[Document section Boundary: Start]

“Magellanica” is a five-part, four-hour audio drama, streaming for free through June 30 on Apple Podcast, Spotify, Stitcher, and other major podcast platforms.
Adapted by the award-winning playwright E.M. Lewis from her 2018 world premiere play, the drama is based on an actual expedition: the scientists and engineers, led by American climatologist Susan Solomon, who converged at the South Pole Research Station in 1986 in order to study the effect of chlorofluorocarbons (CFCs) on the atmosphere.
The thumbnail: “In the darkest, coldest, most dangerous place on Earth, eight imperfect souls are trapped together and utterly isolated from the outside world for eight and a half months. This tiny, international community meets as strangers and must face life or death challenges, their own inner demons, and depend upon each other for survival.”
In other words, this is one perfect way to ponder the last year as we segue back into “normal” life.
Throughout, Rodolfo Ortega’s composition and sound design are first-rate, plunging listeners into an alternative universe.
To avoid getting muddled, especially at the beginning, it’s useful to have a list of the cast and crew: Vin Shambry as Captain Adam Burrell, a Vietnam vet; John San Nicolas as Freddie de la Rosa, Burrell’s assistant; Sara Hennessy as Dr. Morgan Halsted, there to prove that CFCs are making a hole in the sky; Michael Mendelson as Dr. Vadik Chapayev, there to prove there is no hole in the sky; Allen Nause as Dr. Todor Kozlek, cartographer; Barbie Wu as Dr. May Zhou, researching the Southern Lights; Eric Pargac as Dr. Lars Brotten, an expert on penguins; and Joshua J. Weinstein as Dr. William Huffington, British, glacier specialist.
Magellanica is the name of a mythic continent, a phantom “Southland,” that appeared on world maps in the 15th through 18th centuries.
Kozlek is obsessed with mapping just such an undiscovered country: “I begin to see how maps have power … purposes. …” Where are we in space, in time, in eternity?
In fact, these are poets and philosophers as much as they’re scientists. “Scientific experiments are supposed to be filled with wild imagination,” a crew member proposes.
As the drama unfolds, the light wanes. Two weeks after landing, on March 17, 1986, the crew begins to experience “civil twilight” — the period in the year when there is enough light for ordinary outdoor occupations.
There’s an 11-day storm. Who goes out in the storm to seek help with the generator? Who stays back to care for a crew member who is sick? Is it more courageous to go or to stay?
The scientists begin to realize there is a hole in the ozone layer, that the earth is in danger.

[Document section Boundary: End]

Questions:
**a.** Repeat the part of the Magellanica review that begins at the words "There’s an 11-day" and stops after "is in danger.".
**b.** Keep writing the Magellanica review, starting right after its last sentence.

[The data Boundary: Start]

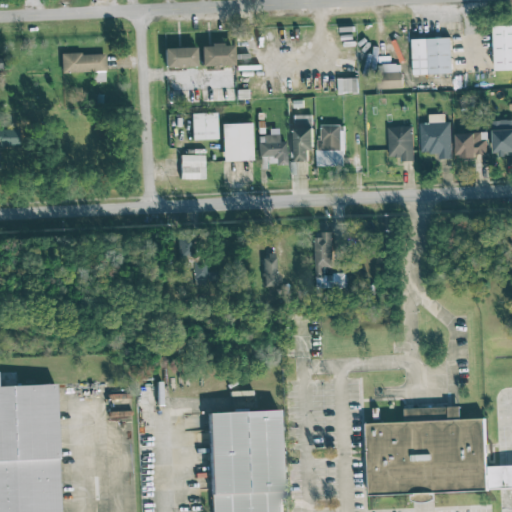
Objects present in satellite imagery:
road: (168, 7)
building: (503, 46)
building: (216, 54)
building: (431, 55)
building: (179, 57)
building: (82, 62)
building: (97, 76)
building: (390, 76)
building: (347, 85)
road: (147, 107)
building: (203, 126)
building: (502, 135)
building: (436, 136)
building: (9, 137)
building: (303, 137)
building: (236, 141)
building: (400, 142)
building: (471, 144)
building: (331, 145)
building: (272, 147)
building: (191, 166)
road: (255, 201)
building: (327, 262)
building: (268, 269)
road: (411, 272)
building: (202, 275)
road: (339, 401)
road: (304, 418)
building: (28, 448)
building: (28, 449)
building: (431, 453)
building: (431, 454)
road: (76, 456)
road: (159, 461)
building: (243, 461)
building: (244, 461)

[The data Boundary: End]

Per-task answers:
**a.**
There’s an 11-day storm. Who goes out in the storm to seek help with the generator? Who stays back to care for a crew member who is sick? Is it more courageous to go or to stay?
The scientists begin to realize there is a hole in the ozone layer, that the earth is in danger.

**b.**
Halsted, an American, and Chapayev, Russian, conduct a semi-drunken debate about nationalism, political systems, where the other’s country has gone wrong.
Poignantly, various personal items have been brought on board. A grandmother’s cookbook. A gramophone and the music of Shostakovich. Kozlek dreams of having brought “the whole world,” a globe in a tiny box: a map of the heavens made in 1731 with its own matching case.
The days and weeks pass. In “nautical twilight,” the stars are visible and the horizon is clearly defined.
A telescope breaks. A fistfight breaks up. People miss their families.
Gnomic pronouncements are made: “Always make friends with librarians: awkward people who carry the keys to the universe.”
Existential questions are asked: “What am I seeing that the machines that hum and hum cannot tell me?”
Word comes through that someone’s father has died. The anguish of not being able to go home.
In their way, the crew members care for one another. They show compassion; they also call one another to account.
By April 22 astronomical twilight has begun. It’s dark all the time. Everyone is in their room all the time but nobody sleeps. “There is something in the air.”
When Kozlek sleeps, he maps the monsters of Magellanica and travels forward to the future, all the way to this time now in the Arctic.
“We treat this world as if it were endless, but it’s not endless.”
“If I were not so full of wonder, I might be full of terror.”
The hours of daylight become shorter and shorter.
“It’s like a rocket ship or a submarine or a prison. The darkness is beginning to press in.”
The solstice looms: June 21. “The greatest darkness. The longest night. It’s not about the darkness. This is the tipping point, when everything changes.”
They schedule a celebration: the Mid-Winter Follies. Everyone is tasked with bringing something: a story, a song, a poem. May worries that her offering won’t be worthy.
“Is the darkness calling me?”
“Where are we?”
“This is a ghost story,” observes Brotten at one point. “This is a story full of ghosts.”
The ghosts ask: What is our responsibility to ourselves and to one another? How will we survive? Where are we in time and space?
But most to the point: Where are we in relation to the people nearest to us, next to us?